Box Plot Calculator | Five-Number Summary, IQR & Outlier Detection
Compute the five-number summary (minimum, Q1, median, Q3, maximum) from raw data. Calculates the interquartile range (IQR), inner and outer Tukey fences, and identifies mild and extreme outliers. Shows sorted data, mean, and standard deviation alongside the box plot statistics.
What Is the Box Plot Calculator | Five-Number Summary, IQR & Outlier Detection?
A box plot (box-and-whisker plot) visualizes the distribution of a dataset using five key statistics. The box spans the interquartile range (Q1 to Q3) showing the middle 50% of the data. The line inside the box is the median. Whiskers extend to the last data point within the Tukey fences, and points beyond the fences are flagged as outliers.
Formula
Five-number summary: min, Q1 (median of lower half), Q2 (median), Q3 (median of upper half), max.
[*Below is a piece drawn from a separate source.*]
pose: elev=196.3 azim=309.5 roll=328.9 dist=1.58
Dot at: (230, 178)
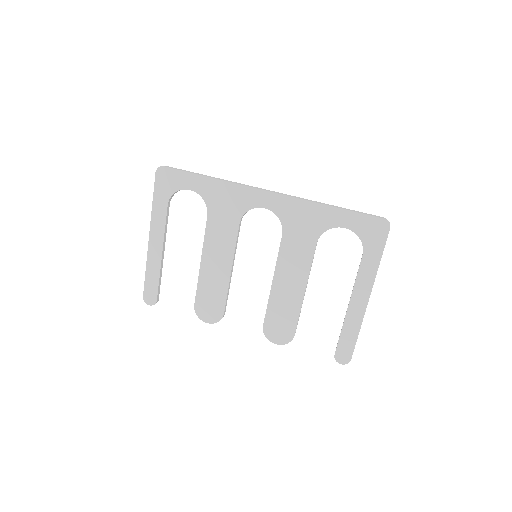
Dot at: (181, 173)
IQR = Q3 − Q1. Tukey fences: inner = Q1 ± 1.5·IQR, outer = Q1 ± 3·IQR. Skewness = 3(mean − median) / σ.
How to Use
- 1
Type or paste your data values in the text area, separated by commas (e.g. 10, 20, 35, 40, 55).
- 2
At least 4 data points are required to compute meaningful quartiles.
- 3
Click Calculate Box Plot Statistics to compute all statistics.
- 4
Read the five-number summary (min, Q1, median, Q3, max) from the card row.
- 5
Check the IQR, mean, standard deviation, and range in the secondary stats row.
- 6
Look at the ASCII box plot to visualize the distribution shape at a glance.
- 7
Review the Tukey fence table and any detected mild or extreme outliers.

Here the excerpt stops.